# The “Tens-Complement” system

One thing to know with houserules is that you’ve got to know when to walk away if the houserule is about a part of the game that’s not mainly under your purvey.

For example, rather than target20 or descending AC or the 3e/4E/5e style “d20 system”, I prefer the system where:

• The defender’s AC is still ascending, but is generally ten lower than they are in 5e, like a skeleton has 3 rather than 13.

• On the attacker side, the skill is descending. For example, a level three, dexterity 14 rogue would have an attack value of 7. It’s the tens complement of what the hit bonus would normally be in tbe d20 system. But you wouldn’t have to think about it as the “tens complement” in a system that was build that way from the ground up..

To attack, you add these numbers together (so the rogue hitting the skelly would be 3+7=10), you note that number, and then for every attack vs the skeleton, you need to roll that number (ten in this case) or higher. Super fast, and gives the same outcomes as normal (dexterity 14 level three rogue would have a +3, and +3 vs 13 hits on a ten or higher).

Since things are written down this way on the sheet (for example, with this rule, your attack value of 7 is what’s listed, not the “+3”), it’s no extra calculation, it’s all already there at your fingertips. As you level up your own attack value gets lower. Saving throws used to work this way in D&D, and I wish attacks had, too.

The good thing is, well, it’s two good things. One, that you don’t need to add anything after the roll. You know instantly as soon as the dice hit the table. Super visceral. The game doesn’t pause mid-swing and asks you to do math. The math is handled before the swing. Second, and this is even bigger: you only need to do it once per monster. So rogue vs skeleton finds out that it’s “roll ten or higher” and then it’s that way to the end of the fight.

Love it. And, additionally, I like to roll the damage dice along with the to-hit die and just ignore ‘em on a miss. Fast just became faster.

It’s the ultimate Fortune at the End.

But, my players did not wanna do it that way (it’s been almost ten years since we had the convo) and ultimately this part of the game is theirs. They need to do it in a way they’re comfy with and they were unanimous about this 🤷🏻‍♀️

Sometimes when they’re rolling massive numbers of attacks, they subtract their hit bonus from the AC and it gives the same result (ten in this case), so, fair enough.

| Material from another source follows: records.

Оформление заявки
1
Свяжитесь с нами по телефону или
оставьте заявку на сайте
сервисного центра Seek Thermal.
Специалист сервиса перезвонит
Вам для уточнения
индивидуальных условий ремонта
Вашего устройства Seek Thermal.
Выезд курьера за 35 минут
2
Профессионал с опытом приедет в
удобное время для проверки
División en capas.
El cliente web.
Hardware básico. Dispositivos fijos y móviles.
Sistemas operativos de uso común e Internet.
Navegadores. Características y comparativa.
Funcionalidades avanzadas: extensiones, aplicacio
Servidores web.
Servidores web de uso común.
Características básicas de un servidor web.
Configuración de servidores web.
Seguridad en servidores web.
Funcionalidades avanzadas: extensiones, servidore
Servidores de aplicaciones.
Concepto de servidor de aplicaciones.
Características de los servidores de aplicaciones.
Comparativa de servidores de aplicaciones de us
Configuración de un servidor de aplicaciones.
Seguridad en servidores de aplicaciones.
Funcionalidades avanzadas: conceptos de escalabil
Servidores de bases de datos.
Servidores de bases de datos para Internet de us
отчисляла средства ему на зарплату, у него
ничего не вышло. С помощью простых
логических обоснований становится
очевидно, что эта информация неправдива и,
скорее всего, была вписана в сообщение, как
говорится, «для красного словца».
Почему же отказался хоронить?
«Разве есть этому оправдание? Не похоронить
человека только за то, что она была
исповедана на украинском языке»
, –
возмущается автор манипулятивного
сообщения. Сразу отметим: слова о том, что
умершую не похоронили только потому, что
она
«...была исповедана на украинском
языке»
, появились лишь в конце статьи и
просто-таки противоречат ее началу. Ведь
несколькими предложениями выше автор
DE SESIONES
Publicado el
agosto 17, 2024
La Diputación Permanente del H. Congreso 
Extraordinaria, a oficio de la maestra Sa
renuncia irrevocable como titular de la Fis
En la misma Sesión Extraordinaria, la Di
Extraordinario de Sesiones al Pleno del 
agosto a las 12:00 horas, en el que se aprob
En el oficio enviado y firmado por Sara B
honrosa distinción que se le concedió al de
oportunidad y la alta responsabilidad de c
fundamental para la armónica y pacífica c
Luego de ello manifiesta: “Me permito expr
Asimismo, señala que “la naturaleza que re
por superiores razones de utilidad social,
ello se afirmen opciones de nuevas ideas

Since I mostly DM, or when I play it’s been OSR games like Labyrinth Lord, most of my experiences as a player of the d20 system has been with the Adventure System line of boardgames that I’ve played both with friends & family and as solo. There, I’ve tried both the “subtract hit bonus from AC” method (which is slow for me since I’m much worse at subtraction than addition) and noting the tens-complement of the hit bonus instead, and using that as above, but that has also been flawed since you need to roll so many different kinds of attacks in the Adventure System, both your own various attack cards and also the random monsters and traps that all pop up.

I’ve played 5e proper as a player like three times at most and all those times I did use this “tens-complement” method and it was awesome. It worked, unlike with the Adventure System, because in 5e you only have a small handful of attack bonuses, so I could write these down once and for all and be done with it, and when the GM said “14” I could hear that as “four”, and add my “roll-over value”.

I was using it as DM before we switched to the attack value system. This was early on when there was only a handful of monsters; I had made my own monster cards (by scraping the “Basic rules” PDF) that had the tens-complement noted. Once we had a ton more monster books it stopped being feasible.

## Update: The “roll-extremes” system

Suldokar’s Wake has a system where high and low are both good while middling are bad. This is usable with old THAC0 / descending AC rules: roll over your THAC0 or under the enemy’s AC to hit. Or roll over your own AC or under your enemy’s THAC0 to defend. I’m interested in this system. One huge advantage is how it’s out-of-the-box usable with older D&D books, giving the exact right probabilities (provided attackers always win ties, i.e. attacker wins if the roll is equal to the AC or to the THAC0). The tens complement system as outlined above does have some advantages still but I’m not so sure anymore.